Start of Block

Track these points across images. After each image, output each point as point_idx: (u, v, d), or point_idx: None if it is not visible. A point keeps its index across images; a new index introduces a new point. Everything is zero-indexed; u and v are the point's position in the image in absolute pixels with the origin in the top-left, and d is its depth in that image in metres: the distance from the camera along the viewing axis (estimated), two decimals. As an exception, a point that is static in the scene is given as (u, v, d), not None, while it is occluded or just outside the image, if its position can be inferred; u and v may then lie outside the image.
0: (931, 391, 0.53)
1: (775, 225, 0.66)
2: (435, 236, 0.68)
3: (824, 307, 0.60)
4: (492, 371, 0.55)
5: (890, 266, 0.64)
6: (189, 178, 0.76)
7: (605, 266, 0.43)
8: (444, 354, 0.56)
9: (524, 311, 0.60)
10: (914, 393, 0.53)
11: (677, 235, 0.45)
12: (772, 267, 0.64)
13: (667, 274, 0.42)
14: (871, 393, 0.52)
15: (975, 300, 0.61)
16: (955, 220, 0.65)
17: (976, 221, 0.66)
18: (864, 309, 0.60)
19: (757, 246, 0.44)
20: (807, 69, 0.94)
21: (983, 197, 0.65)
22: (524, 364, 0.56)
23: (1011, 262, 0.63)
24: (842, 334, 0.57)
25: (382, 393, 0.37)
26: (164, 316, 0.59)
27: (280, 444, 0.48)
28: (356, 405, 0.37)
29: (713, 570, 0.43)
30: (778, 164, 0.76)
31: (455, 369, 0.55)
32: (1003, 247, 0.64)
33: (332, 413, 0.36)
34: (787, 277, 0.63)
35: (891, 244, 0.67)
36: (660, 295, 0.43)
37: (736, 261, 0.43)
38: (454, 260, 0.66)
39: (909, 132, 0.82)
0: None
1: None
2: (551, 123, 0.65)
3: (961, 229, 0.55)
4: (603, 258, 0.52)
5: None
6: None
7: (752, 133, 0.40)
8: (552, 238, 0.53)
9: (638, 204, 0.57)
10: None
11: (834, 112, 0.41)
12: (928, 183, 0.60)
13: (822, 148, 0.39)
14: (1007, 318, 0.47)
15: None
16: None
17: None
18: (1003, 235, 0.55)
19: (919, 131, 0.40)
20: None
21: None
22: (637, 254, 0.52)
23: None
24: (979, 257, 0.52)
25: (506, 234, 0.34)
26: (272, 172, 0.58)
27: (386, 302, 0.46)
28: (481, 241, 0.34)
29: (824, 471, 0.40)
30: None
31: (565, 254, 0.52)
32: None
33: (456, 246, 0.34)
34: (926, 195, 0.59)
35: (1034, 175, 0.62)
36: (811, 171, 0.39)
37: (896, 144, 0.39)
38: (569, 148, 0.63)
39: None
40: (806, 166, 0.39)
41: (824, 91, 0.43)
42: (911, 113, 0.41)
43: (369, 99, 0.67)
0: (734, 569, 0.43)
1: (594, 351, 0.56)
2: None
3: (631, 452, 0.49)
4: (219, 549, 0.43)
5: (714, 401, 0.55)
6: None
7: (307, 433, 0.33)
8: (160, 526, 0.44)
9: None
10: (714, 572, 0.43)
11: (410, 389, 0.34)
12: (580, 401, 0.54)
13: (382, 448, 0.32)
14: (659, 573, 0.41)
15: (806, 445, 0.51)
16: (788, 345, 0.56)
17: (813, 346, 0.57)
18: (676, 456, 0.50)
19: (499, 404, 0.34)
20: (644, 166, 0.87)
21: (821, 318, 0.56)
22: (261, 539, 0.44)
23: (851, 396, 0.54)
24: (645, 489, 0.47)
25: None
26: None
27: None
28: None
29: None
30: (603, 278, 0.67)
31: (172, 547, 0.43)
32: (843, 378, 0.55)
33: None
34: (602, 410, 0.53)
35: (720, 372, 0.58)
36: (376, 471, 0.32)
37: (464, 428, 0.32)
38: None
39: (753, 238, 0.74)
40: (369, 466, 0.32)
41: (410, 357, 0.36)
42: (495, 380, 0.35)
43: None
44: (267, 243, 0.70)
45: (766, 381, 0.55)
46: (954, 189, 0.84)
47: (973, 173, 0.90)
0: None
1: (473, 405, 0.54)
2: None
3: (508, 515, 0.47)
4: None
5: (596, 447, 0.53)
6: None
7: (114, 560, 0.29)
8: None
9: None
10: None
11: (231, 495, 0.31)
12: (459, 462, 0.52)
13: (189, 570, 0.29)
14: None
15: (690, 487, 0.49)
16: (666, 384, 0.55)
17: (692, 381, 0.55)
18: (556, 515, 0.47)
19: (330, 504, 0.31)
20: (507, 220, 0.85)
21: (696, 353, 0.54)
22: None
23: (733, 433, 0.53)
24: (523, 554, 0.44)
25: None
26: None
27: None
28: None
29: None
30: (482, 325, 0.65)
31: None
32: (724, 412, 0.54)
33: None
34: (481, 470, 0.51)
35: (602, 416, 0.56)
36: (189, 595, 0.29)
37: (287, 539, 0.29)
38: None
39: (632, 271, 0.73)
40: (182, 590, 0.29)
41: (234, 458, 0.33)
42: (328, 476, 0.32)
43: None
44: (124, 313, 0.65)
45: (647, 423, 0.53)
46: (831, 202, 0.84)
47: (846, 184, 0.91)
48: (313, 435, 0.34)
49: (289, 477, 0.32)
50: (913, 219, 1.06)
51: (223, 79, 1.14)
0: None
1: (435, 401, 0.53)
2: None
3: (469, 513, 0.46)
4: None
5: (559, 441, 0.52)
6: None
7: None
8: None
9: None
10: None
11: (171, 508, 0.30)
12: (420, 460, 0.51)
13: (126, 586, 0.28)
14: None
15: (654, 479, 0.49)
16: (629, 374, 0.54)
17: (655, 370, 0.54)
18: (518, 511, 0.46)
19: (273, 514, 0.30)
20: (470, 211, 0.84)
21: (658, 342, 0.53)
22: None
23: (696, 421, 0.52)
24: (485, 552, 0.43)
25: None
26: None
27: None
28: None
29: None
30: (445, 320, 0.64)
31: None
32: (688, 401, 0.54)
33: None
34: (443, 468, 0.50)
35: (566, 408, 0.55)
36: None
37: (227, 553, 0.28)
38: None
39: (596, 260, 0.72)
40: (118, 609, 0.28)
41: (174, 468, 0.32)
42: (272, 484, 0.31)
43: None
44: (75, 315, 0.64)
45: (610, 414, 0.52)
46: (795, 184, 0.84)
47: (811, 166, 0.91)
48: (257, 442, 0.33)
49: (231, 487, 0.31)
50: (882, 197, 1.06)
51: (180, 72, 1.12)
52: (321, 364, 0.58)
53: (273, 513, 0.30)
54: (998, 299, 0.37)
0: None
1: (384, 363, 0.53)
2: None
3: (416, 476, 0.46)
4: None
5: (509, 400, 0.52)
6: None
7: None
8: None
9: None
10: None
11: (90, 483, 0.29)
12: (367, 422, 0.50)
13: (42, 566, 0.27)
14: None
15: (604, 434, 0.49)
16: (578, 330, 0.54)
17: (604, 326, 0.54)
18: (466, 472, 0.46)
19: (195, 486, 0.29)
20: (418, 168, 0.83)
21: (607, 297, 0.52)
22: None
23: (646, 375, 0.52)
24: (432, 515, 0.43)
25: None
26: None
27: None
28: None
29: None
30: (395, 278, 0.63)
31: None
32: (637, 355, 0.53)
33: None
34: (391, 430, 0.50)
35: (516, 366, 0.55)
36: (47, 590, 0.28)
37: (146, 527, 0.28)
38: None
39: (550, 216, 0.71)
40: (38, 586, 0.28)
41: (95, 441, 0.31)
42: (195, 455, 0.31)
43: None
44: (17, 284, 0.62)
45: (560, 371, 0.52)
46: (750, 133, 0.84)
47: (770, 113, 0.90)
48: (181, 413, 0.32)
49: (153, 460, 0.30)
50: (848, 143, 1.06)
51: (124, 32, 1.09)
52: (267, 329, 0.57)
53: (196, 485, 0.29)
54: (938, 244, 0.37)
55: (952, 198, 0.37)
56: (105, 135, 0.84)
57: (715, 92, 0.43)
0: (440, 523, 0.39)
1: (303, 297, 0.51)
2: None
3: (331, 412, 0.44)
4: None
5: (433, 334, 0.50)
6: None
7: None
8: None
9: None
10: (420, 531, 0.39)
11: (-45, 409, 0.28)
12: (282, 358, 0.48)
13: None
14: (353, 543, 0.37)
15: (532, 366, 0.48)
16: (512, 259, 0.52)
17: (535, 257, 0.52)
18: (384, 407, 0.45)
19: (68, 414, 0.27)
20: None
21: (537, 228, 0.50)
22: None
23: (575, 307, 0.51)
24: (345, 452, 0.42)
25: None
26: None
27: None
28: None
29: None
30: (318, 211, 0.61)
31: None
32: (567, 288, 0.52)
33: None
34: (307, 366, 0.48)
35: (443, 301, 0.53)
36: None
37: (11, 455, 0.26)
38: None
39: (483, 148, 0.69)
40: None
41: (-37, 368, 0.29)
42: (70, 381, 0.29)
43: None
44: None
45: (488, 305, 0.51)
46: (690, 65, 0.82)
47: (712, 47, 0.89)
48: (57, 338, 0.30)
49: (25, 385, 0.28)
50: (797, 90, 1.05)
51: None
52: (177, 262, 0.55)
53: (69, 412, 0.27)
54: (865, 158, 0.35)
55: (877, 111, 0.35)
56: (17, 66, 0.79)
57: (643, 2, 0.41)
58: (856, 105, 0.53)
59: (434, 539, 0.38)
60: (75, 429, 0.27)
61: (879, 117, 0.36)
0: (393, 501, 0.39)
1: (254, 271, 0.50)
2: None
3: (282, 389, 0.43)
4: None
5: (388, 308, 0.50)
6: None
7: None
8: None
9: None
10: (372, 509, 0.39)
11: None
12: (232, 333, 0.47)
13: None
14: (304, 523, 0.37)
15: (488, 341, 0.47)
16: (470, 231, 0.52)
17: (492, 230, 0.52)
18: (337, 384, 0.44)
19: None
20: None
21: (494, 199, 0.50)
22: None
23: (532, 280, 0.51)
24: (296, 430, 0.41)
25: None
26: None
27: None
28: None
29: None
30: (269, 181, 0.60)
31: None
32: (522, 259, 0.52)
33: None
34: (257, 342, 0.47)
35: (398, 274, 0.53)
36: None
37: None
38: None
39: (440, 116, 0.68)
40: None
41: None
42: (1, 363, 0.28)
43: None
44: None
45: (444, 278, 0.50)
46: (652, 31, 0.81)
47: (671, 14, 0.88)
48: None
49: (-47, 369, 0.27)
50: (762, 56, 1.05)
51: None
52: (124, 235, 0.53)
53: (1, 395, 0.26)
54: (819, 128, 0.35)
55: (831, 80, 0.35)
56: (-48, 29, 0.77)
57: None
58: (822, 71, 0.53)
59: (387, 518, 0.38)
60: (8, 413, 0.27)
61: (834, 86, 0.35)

End of Block

→ WHAT YOU SHOULD DO
From the records above, transcribe without alteration every line from the one with "26: (164, 316, 0.59)" to the one with "45: (766, 381, 0.55)", inclusive.

→ TASK SOLUTION
26: (164, 316, 0.59)
27: (280, 444, 0.48)
28: (356, 405, 0.37)
29: (713, 570, 0.43)
30: (778, 164, 0.76)
31: (455, 369, 0.55)
32: (1003, 247, 0.64)
33: (332, 413, 0.36)
34: (787, 277, 0.63)
35: (891, 244, 0.67)
36: (660, 295, 0.43)
37: (736, 261, 0.43)
38: (454, 260, 0.66)
39: (909, 132, 0.82)
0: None
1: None
2: (551, 123, 0.65)
3: (961, 229, 0.55)
4: (603, 258, 0.52)
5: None
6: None
7: (752, 133, 0.40)
8: (552, 238, 0.53)
9: (638, 204, 0.57)
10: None
11: (834, 112, 0.41)
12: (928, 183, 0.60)
13: (822, 148, 0.39)
14: (1007, 318, 0.47)
15: None
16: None
17: None
18: (1003, 235, 0.55)
19: (919, 131, 0.40)
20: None
21: None
22: (637, 254, 0.52)
23: None
24: (979, 257, 0.52)
25: (506, 234, 0.34)
26: (272, 172, 0.58)
27: (386, 302, 0.46)
28: (481, 241, 0.34)
29: (824, 471, 0.40)
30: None
31: (565, 254, 0.52)
32: None
33: (456, 246, 0.34)
34: (926, 195, 0.59)
35: (1034, 175, 0.62)
36: (811, 171, 0.39)
37: (896, 144, 0.39)
38: (569, 148, 0.63)
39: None
40: (806, 166, 0.39)
41: (824, 91, 0.43)
42: (911, 113, 0.41)
43: (369, 99, 0.67)
0: (734, 569, 0.43)
1: (594, 351, 0.56)
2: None
3: (631, 452, 0.49)
4: (219, 549, 0.43)
5: (714, 401, 0.55)
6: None
7: (307, 433, 0.33)
8: (160, 526, 0.44)
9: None
10: (714, 572, 0.43)
11: (410, 389, 0.34)
12: (580, 401, 0.54)
13: (382, 448, 0.32)
14: (659, 573, 0.41)
15: (806, 445, 0.51)
16: (788, 345, 0.56)
17: (813, 346, 0.57)
18: (676, 456, 0.50)
19: (499, 404, 0.34)
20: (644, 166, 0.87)
21: (821, 318, 0.56)
22: (261, 539, 0.44)
23: (851, 396, 0.54)
24: (645, 489, 0.47)
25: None
26: None
27: None
28: None
29: None
30: (603, 278, 0.67)
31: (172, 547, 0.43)
32: (843, 378, 0.55)
33: None
34: (602, 410, 0.53)
35: (720, 372, 0.58)
36: (376, 471, 0.32)
37: (464, 428, 0.32)
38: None
39: (753, 238, 0.74)
40: (369, 466, 0.32)
41: (410, 357, 0.36)
42: (495, 380, 0.35)
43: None
44: (267, 243, 0.70)
45: (766, 381, 0.55)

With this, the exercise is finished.